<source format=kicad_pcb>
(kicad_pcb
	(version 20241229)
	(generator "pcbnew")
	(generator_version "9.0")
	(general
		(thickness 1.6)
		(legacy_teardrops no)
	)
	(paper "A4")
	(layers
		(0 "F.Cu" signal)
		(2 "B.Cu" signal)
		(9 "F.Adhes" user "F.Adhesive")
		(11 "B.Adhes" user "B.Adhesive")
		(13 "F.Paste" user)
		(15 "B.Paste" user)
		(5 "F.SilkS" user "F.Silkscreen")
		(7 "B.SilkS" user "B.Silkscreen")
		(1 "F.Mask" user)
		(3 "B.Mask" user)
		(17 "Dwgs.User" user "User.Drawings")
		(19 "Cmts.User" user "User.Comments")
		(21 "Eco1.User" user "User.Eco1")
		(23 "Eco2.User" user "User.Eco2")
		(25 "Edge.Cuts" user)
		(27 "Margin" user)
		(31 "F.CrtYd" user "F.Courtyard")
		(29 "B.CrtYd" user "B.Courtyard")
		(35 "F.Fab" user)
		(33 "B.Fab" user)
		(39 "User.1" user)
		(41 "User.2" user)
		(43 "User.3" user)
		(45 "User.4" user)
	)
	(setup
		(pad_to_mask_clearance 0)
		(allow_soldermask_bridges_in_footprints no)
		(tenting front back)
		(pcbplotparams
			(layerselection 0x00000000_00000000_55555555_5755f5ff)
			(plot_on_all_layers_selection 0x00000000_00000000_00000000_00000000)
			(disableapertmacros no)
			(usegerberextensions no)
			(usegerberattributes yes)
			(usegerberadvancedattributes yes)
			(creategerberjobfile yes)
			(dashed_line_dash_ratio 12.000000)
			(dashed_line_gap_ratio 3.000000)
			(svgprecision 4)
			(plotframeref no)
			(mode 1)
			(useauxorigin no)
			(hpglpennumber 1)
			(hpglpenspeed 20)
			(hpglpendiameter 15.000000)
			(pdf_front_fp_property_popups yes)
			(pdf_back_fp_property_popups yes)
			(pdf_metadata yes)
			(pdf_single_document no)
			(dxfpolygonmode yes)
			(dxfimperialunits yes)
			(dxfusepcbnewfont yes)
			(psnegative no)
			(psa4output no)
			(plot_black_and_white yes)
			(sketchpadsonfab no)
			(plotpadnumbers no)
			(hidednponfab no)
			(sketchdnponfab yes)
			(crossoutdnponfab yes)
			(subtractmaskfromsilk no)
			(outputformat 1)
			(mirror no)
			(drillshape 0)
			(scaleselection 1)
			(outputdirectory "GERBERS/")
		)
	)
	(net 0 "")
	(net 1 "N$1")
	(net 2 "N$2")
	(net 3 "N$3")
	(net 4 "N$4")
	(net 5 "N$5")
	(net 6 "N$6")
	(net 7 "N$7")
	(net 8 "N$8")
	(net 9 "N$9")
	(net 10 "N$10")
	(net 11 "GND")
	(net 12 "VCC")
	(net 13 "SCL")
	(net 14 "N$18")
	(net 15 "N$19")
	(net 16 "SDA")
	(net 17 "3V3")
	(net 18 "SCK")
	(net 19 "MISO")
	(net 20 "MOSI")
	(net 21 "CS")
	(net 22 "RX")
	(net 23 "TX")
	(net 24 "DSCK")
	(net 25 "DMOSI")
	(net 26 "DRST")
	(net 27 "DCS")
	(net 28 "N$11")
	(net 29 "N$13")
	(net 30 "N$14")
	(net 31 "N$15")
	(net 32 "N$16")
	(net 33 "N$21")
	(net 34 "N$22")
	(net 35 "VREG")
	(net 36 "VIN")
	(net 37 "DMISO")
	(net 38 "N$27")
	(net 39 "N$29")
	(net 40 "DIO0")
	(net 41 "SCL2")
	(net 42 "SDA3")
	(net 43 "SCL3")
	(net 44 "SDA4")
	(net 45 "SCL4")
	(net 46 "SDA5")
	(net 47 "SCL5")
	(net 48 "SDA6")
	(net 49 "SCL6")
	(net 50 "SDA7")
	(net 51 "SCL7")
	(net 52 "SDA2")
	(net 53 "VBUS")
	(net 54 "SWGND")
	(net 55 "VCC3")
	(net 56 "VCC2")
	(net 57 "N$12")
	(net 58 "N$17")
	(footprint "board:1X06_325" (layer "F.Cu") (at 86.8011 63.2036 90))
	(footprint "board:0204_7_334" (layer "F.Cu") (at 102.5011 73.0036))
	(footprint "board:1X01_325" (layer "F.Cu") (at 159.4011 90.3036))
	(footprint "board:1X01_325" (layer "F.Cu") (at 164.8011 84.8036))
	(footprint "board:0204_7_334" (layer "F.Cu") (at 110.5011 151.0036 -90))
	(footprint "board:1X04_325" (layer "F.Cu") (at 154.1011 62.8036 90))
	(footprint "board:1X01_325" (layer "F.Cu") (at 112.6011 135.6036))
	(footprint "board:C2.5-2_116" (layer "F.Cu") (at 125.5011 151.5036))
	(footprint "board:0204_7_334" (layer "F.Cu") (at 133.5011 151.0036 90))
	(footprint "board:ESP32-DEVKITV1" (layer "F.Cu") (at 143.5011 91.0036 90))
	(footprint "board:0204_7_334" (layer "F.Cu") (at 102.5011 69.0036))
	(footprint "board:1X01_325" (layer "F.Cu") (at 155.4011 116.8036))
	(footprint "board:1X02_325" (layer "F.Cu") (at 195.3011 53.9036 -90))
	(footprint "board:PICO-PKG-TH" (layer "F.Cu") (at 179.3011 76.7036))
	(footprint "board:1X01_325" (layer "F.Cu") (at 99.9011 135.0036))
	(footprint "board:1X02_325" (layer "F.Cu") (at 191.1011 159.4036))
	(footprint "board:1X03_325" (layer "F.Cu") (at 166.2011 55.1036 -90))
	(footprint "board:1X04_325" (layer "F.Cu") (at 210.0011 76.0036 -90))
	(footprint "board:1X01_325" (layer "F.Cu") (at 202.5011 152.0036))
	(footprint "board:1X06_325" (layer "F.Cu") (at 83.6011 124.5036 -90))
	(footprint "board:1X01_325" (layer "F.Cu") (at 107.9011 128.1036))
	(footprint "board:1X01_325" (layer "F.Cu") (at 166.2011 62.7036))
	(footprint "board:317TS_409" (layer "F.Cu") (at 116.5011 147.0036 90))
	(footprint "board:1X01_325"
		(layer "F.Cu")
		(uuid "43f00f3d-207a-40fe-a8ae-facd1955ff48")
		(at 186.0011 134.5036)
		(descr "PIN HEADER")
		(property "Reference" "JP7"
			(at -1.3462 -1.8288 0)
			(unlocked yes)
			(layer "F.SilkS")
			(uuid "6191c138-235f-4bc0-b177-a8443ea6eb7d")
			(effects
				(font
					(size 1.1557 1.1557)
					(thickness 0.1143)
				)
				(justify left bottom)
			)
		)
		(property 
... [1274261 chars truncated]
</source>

* * *

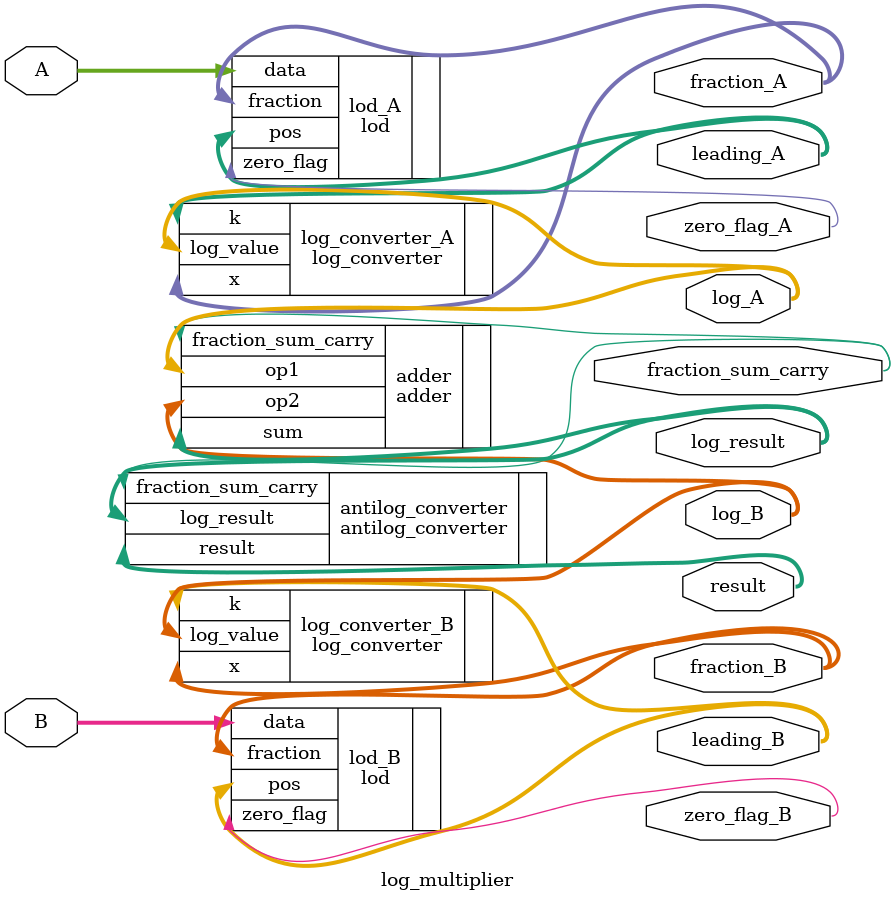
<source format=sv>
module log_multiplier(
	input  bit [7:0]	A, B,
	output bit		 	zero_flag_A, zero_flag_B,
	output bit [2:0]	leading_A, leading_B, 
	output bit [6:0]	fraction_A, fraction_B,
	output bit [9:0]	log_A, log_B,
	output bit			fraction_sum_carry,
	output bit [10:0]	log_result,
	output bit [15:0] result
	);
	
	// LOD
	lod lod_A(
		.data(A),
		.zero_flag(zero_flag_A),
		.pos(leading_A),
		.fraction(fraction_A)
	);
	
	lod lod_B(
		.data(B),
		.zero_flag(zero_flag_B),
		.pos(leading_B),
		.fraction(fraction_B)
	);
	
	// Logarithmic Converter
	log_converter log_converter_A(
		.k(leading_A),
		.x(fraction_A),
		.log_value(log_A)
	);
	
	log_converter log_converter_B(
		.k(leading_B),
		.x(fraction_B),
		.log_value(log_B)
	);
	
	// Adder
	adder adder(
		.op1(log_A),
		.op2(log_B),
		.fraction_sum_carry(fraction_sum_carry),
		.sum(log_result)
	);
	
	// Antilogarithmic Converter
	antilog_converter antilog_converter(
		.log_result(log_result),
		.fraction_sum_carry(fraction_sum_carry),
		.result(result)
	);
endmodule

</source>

* JOB ITEM
Copy each line of the listing that carries the string "SilkS".

* FINAL ANSWER
		(5 "F.SilkS" user "F.Silkscreen")
		(7 "B.SilkS" user "B.Silkscreen")
			(layer "F.SilkS")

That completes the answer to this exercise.